▶ WORK TASK: The required output is every line from the one with "part: (1419, 1111) -> (1519, 1190), size x1.6" through the final line of the data below, unchanged.

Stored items
========================
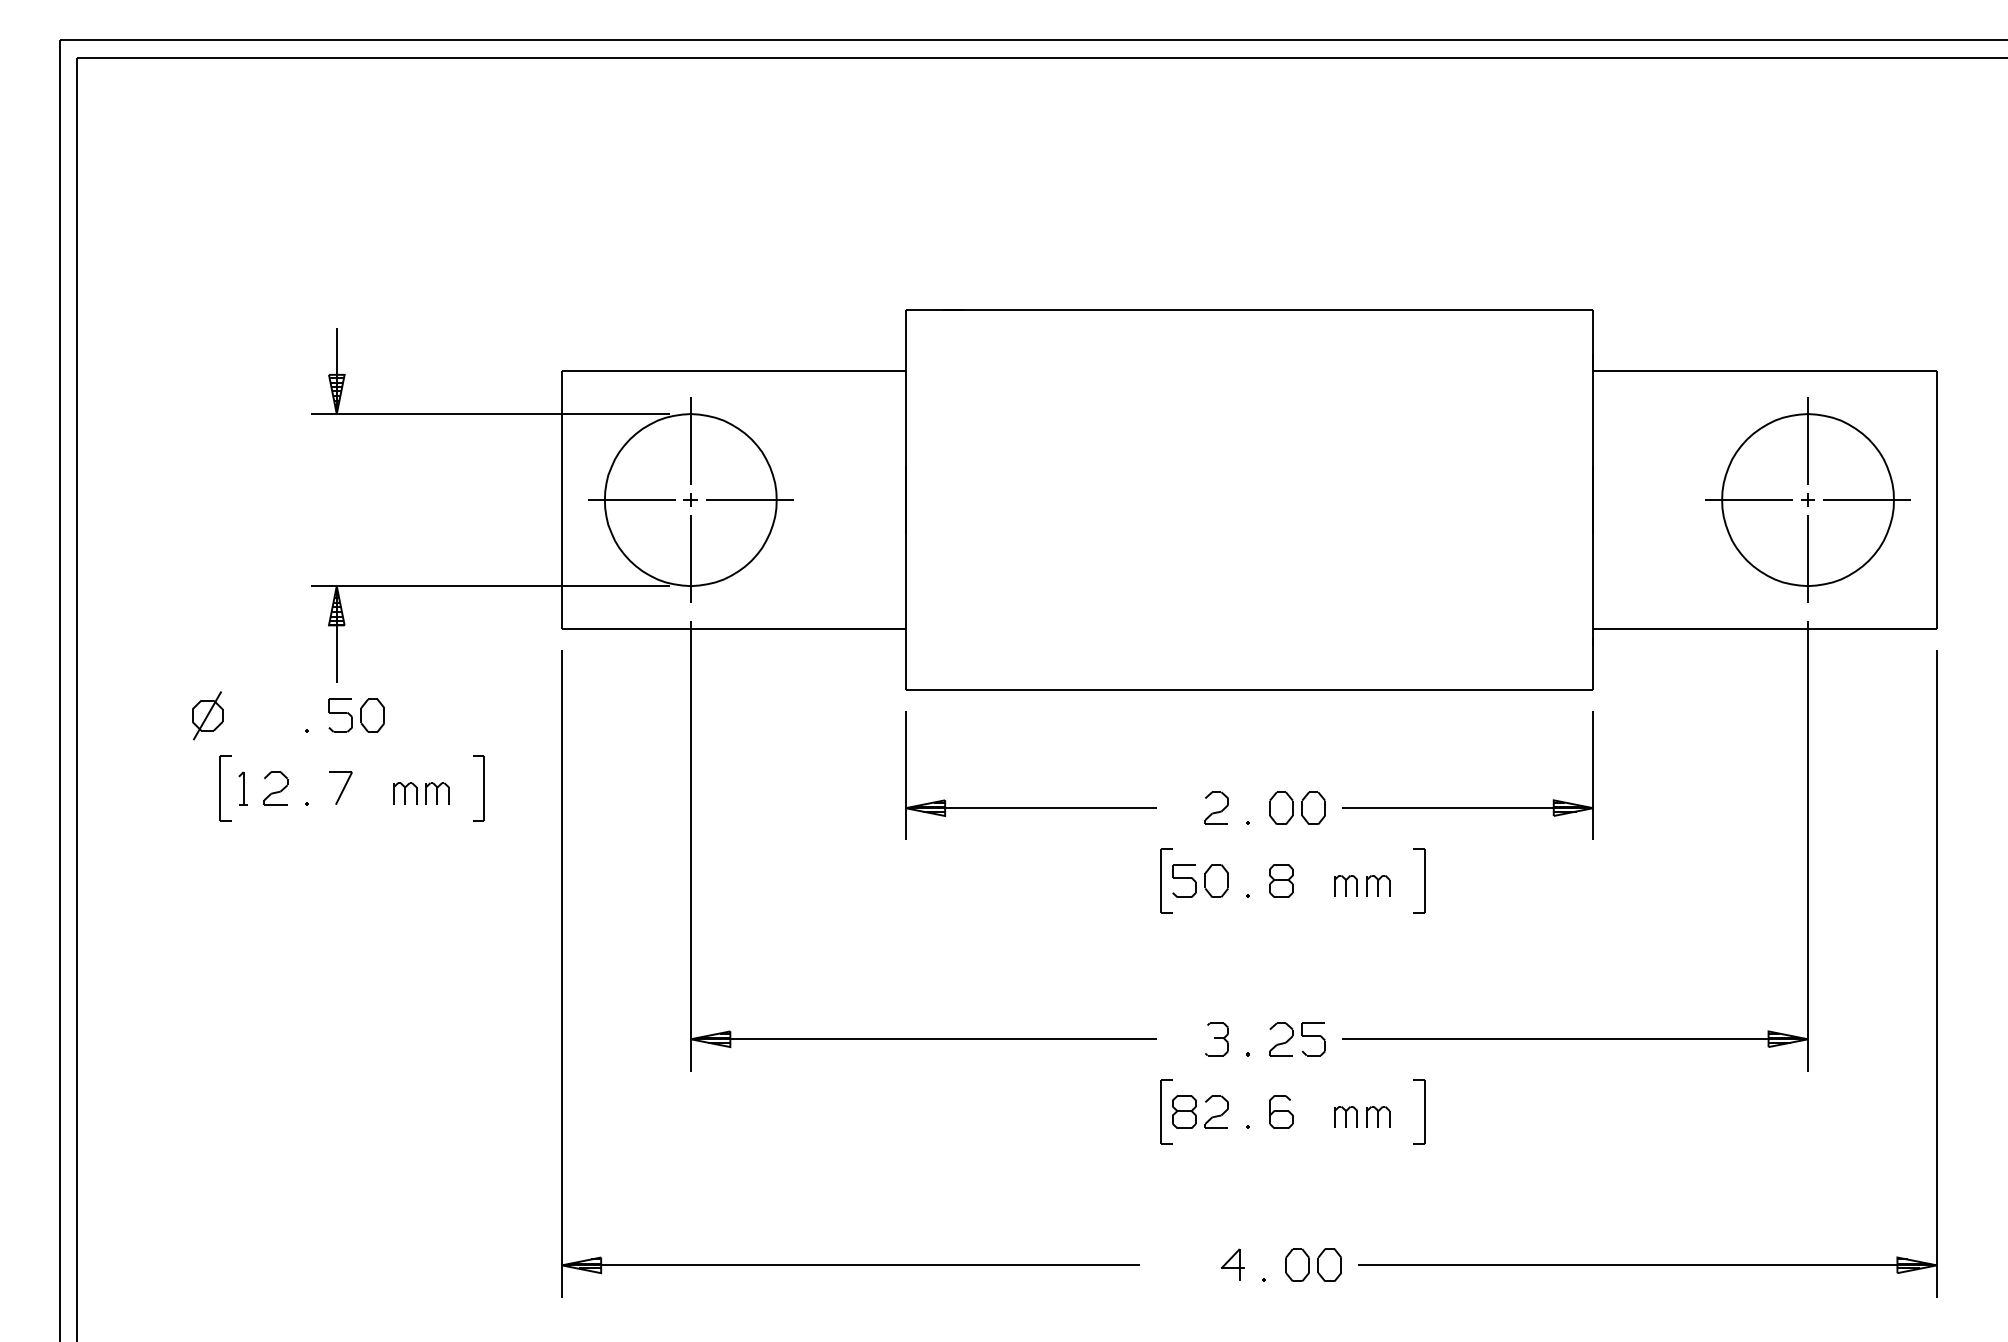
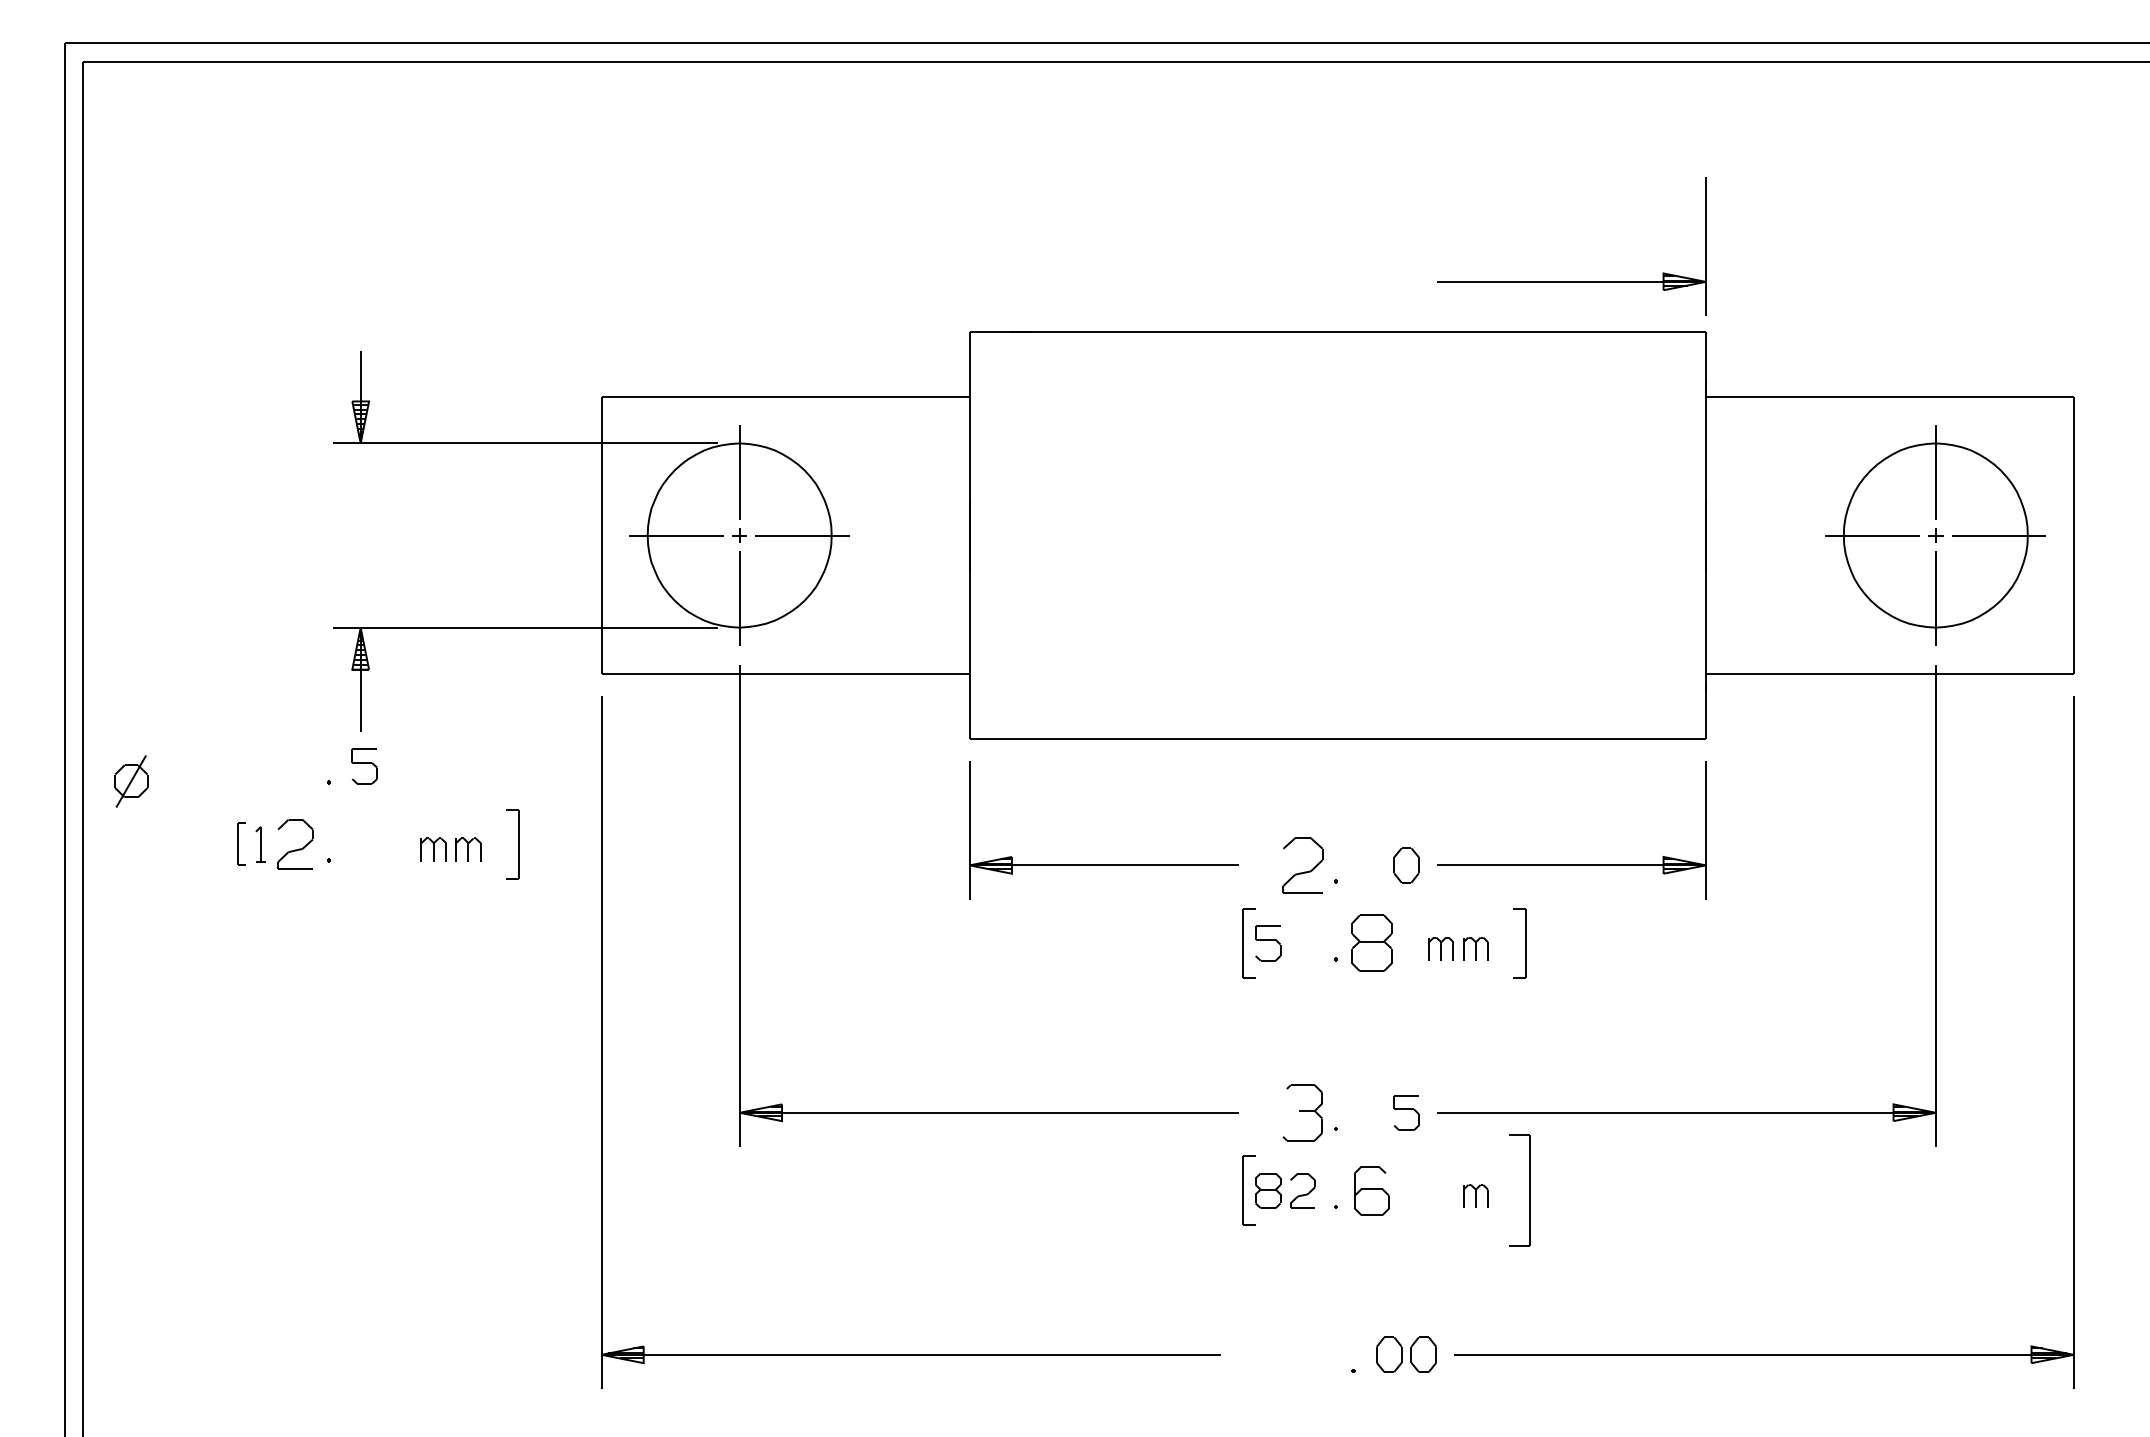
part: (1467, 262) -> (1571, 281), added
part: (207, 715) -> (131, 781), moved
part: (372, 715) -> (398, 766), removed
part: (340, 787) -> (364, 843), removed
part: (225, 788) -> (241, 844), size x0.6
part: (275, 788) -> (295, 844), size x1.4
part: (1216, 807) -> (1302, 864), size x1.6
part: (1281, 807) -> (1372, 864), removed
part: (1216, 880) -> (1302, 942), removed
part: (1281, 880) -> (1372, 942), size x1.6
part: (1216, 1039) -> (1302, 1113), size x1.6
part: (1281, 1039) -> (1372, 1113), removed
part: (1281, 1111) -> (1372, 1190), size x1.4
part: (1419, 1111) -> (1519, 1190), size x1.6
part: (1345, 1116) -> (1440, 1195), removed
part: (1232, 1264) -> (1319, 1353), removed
========================
▶ ANSWER BELOW:
part: (1419, 1111) -> (1519, 1190), size x1.6
part: (1345, 1116) -> (1440, 1195), removed
part: (1232, 1264) -> (1319, 1353), removed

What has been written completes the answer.